Sometimes it just seems like the best thing is nothing. I learned that a long time ago when I heard that 'less is more' and its been difficult achieving that. How do you downsize while upsizing? The more you get the more you want and then when you are through wanting you have to maintain it. Yup, pools and minibikes and scooters need maintenance. How do you do it? How?
Life in NYC has not been as pretty as it may seem in fact sometimes its verging on ugly then two nights ago, it was like a dream - when nature threatened to kick NYC's ass. You wont read about that in the papers.
I wrote this a couple days ago and the comment response suggested that there was something more that I was trying to say but that just isnt the case. What happened a few nights ago was a beautifully spectacular thing. Here is big ol' dirty and powerful New York City this man made hub of the USA, wealthy, powerful and vulnerable. Vulnerable in every sense of the word. We get flooding that literally shuts this place down (well not really but it shuts down some subway lines) We get snow storms that put everyone on foot because the drifts havent been dealt with yet, and we get thunder and lightening so thunderous and so strong that you just think that any minute mother nature is going to flick this city like a booger. NYC makes people feel all kinds of ways but the other night I felt like I was closer to nature than I have ever felt living here before, and when I say closer I mean I was on natures side so when the city gets flicked I felt like I would be spared. I had an epiphany. We get well edited news in this city so as not to create hysteria and panic, if a tree falls in queens no biggie but if the sky starts falling in manhattan mums the word.
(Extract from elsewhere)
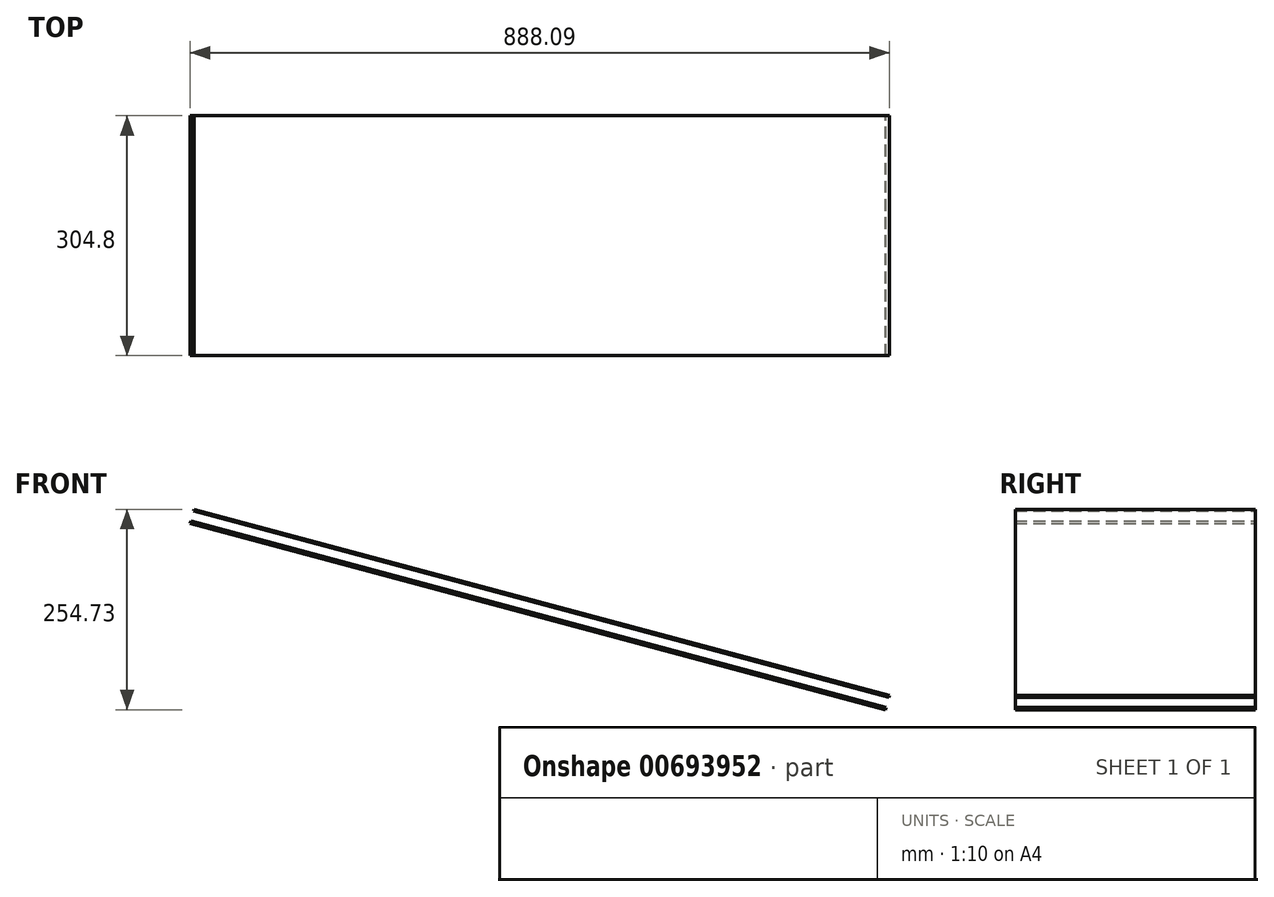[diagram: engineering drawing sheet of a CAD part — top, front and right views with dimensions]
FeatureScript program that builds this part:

The other night it seemed like the sky was falling.
We live simply, I drive an old volvo, we dont have a flat screen TV (we do have enough tv's though dont get me wrong) and its been this lack of material pursuit that contradicts my existence in this material city. When nature spoke up the other night I finally felt like I was alive again. I dont have a point, I am happy making good things to eat for others to enjoy and that pretty much sums me up.